En cuestiones geopolíticas relacionadas con América Latina, la nueva mayoría republicana en la Cámara Baja también traerá algunos cambios importantes. El representante por la Florida Connie Mack, que asumirá el cargo de presidente del Subcomité de Asuntos del Hemisferio Occidental, pondrá a la administración Obama a la defensiva por ser demasiado suave con la Venezuela de Hugo Chávez.

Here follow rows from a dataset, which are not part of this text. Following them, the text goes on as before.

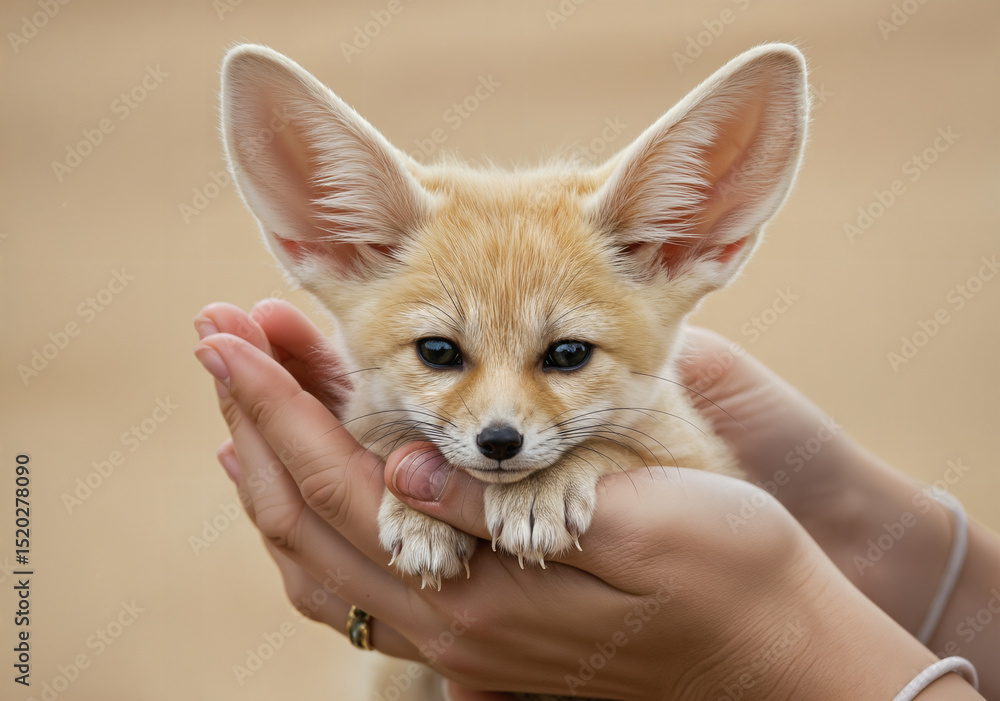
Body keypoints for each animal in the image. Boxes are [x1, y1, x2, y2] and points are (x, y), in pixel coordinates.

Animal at [219, 42, 807, 610]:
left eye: (568, 354)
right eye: (438, 351)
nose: (499, 442)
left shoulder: (704, 460)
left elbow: (619, 446)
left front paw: (541, 488)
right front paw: (420, 515)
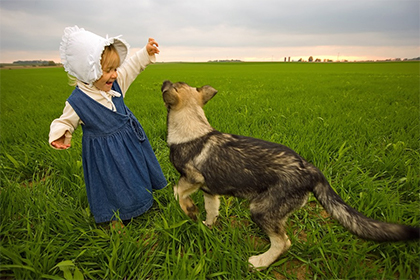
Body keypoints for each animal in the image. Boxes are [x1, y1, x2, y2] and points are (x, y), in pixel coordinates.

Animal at [161, 80, 420, 270]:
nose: (165, 80)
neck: (193, 126)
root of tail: (310, 169)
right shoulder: (209, 190)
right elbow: (211, 210)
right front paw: (205, 223)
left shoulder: (193, 178)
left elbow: (177, 191)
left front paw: (189, 210)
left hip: (261, 210)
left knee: (283, 242)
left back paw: (260, 263)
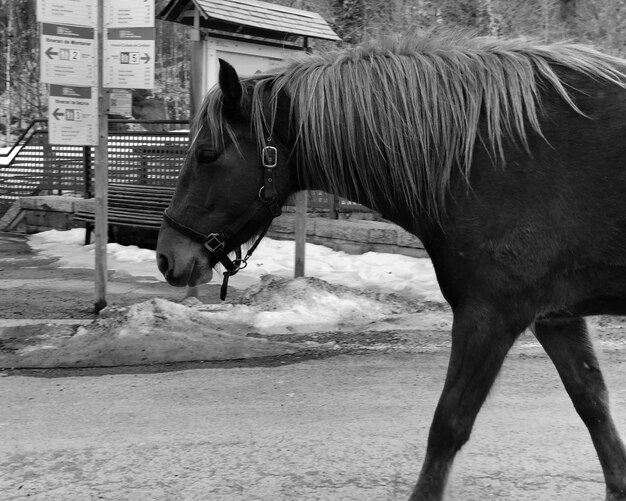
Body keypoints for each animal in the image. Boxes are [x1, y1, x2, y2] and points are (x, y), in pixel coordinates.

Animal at [156, 33, 624, 498]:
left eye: (207, 154)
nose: (166, 257)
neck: (491, 156)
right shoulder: (554, 317)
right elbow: (593, 404)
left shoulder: (489, 317)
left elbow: (448, 425)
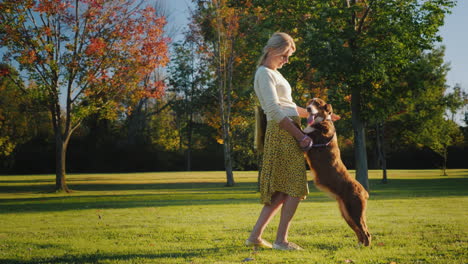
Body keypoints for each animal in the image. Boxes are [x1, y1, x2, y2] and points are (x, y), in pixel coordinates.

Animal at [304, 98, 372, 246]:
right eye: (309, 102)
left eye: (317, 104)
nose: (307, 108)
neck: (321, 122)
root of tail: (364, 192)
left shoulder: (309, 140)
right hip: (347, 214)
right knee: (359, 232)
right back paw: (359, 246)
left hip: (355, 211)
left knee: (366, 232)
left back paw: (365, 247)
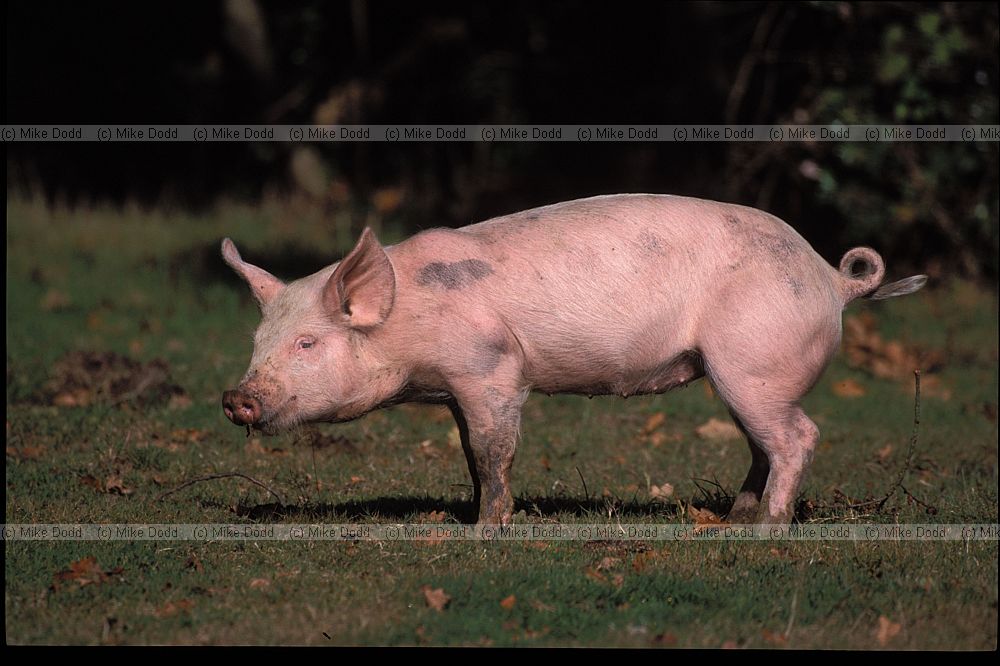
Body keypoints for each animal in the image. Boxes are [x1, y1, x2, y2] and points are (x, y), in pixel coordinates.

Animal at [221, 194, 926, 525]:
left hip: (755, 362)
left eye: (307, 343)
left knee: (799, 436)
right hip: (743, 377)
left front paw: (484, 531)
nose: (235, 397)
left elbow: (494, 452)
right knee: (766, 444)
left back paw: (766, 531)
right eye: (257, 342)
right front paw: (473, 513)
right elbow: (470, 453)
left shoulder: (493, 369)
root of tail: (832, 280)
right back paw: (731, 520)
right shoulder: (457, 390)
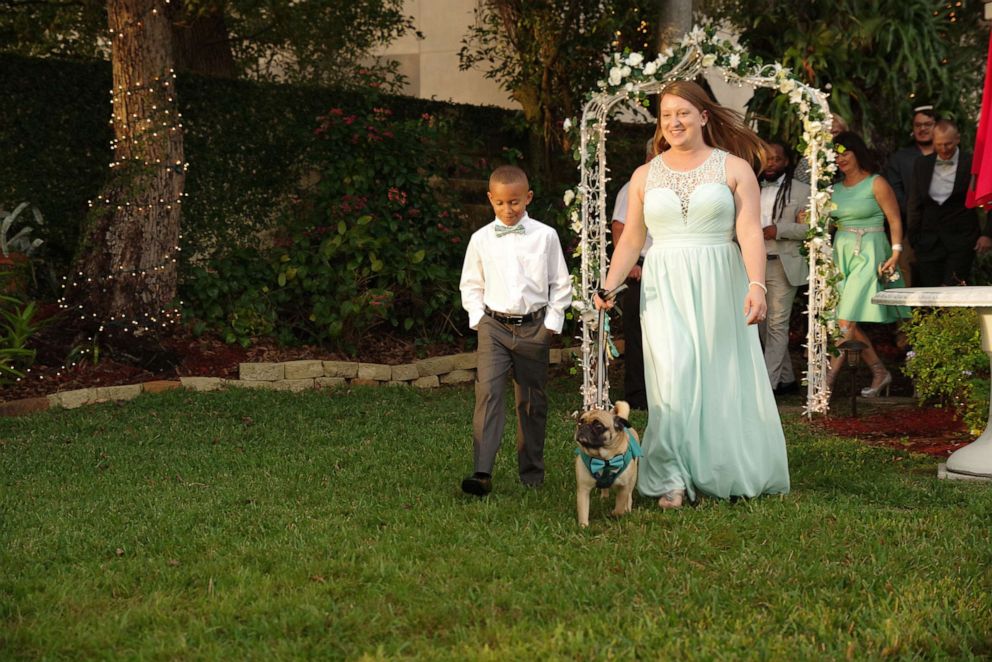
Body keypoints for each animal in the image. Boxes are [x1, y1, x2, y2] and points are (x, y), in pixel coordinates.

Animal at [572, 400, 644, 528]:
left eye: (598, 426)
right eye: (580, 423)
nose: (583, 427)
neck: (603, 459)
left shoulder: (623, 487)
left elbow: (620, 507)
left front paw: (615, 513)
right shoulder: (583, 489)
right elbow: (583, 509)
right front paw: (583, 526)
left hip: (632, 478)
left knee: (629, 494)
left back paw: (627, 508)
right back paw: (604, 497)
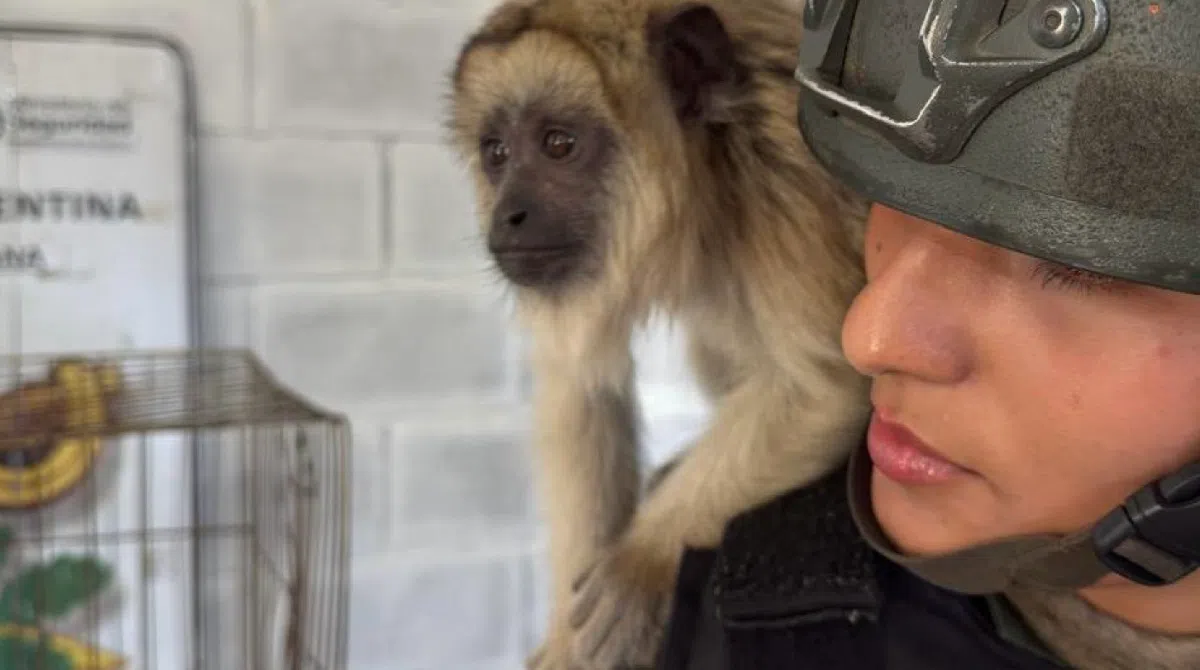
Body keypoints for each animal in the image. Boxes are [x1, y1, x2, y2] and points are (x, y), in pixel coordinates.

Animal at [445, 0, 872, 667]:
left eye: (558, 144)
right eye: (496, 153)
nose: (507, 215)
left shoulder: (791, 181)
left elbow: (826, 387)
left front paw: (639, 565)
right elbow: (577, 382)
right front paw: (565, 641)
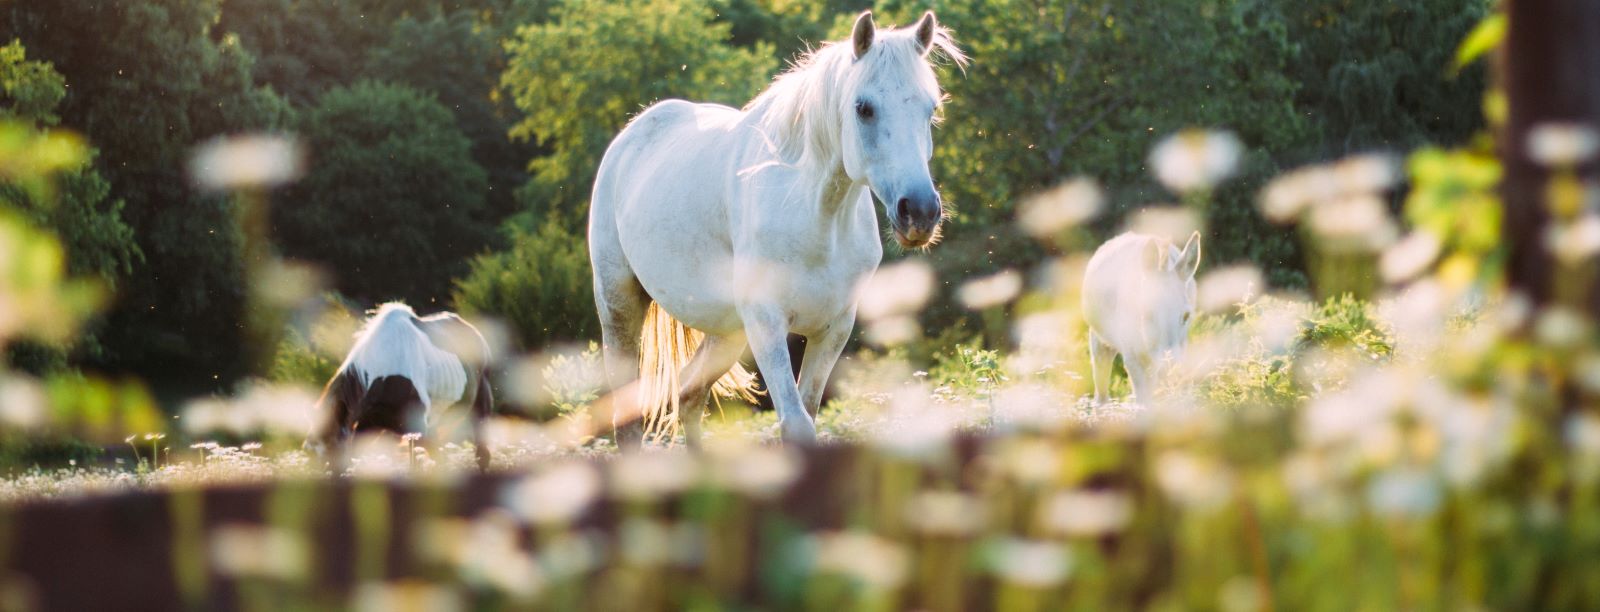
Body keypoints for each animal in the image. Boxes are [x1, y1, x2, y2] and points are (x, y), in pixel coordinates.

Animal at [588, 11, 960, 448]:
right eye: (863, 108)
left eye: (929, 109)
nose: (919, 212)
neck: (816, 221)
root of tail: (632, 134)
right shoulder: (767, 323)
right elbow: (796, 423)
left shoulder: (833, 329)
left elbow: (809, 411)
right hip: (619, 305)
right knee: (628, 416)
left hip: (728, 332)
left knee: (691, 394)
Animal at [1081, 232, 1203, 403]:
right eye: (1147, 313)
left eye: (1186, 316)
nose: (1170, 372)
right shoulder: (1133, 360)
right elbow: (1144, 405)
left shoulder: (1181, 353)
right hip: (1100, 342)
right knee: (1101, 394)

Mack es de línea dura y ha urgido al gobierno para que catalogue a Venezuela como un Estado que patrocina el terrorismo debido a su apoyo a las Farc, el Eln, Eta y sus alianzas con Irán. Por otro lado, la nueva presidenta del influyente Comité de Asuntos Exteriores, Ileana Ros-Lehtinen, una cubana americana de Miami, tiene una postura firme particularmente con respecto a los hermanos Castro y Chávez, pero también hacia otros líderes de América Latina que simpatizan con el régimen cubano. Mack y Ros-Lehtinen no deben estar aplaudiendo el acercamiento de Santos y Chávez, pero hasta el momento no hay signo alguno de que retiren su apoyo hacia Colombia y su TLC (ya que esto sólo favorecería a Chávez).
En el próximo periodo es probable que Washington permanezca incierto e impredecible. Las prioridades domésticas de Santos, que se enfocan en Derechos Humanos y el Estado de Derecho, no sólo buscan fortalecer la democracia colombiana. Las medidas son también la mejor forma de convencer a los demócratas y republicanos de las dos cámaras, de que un TLC bilateral merece ser ratificado en 2011″.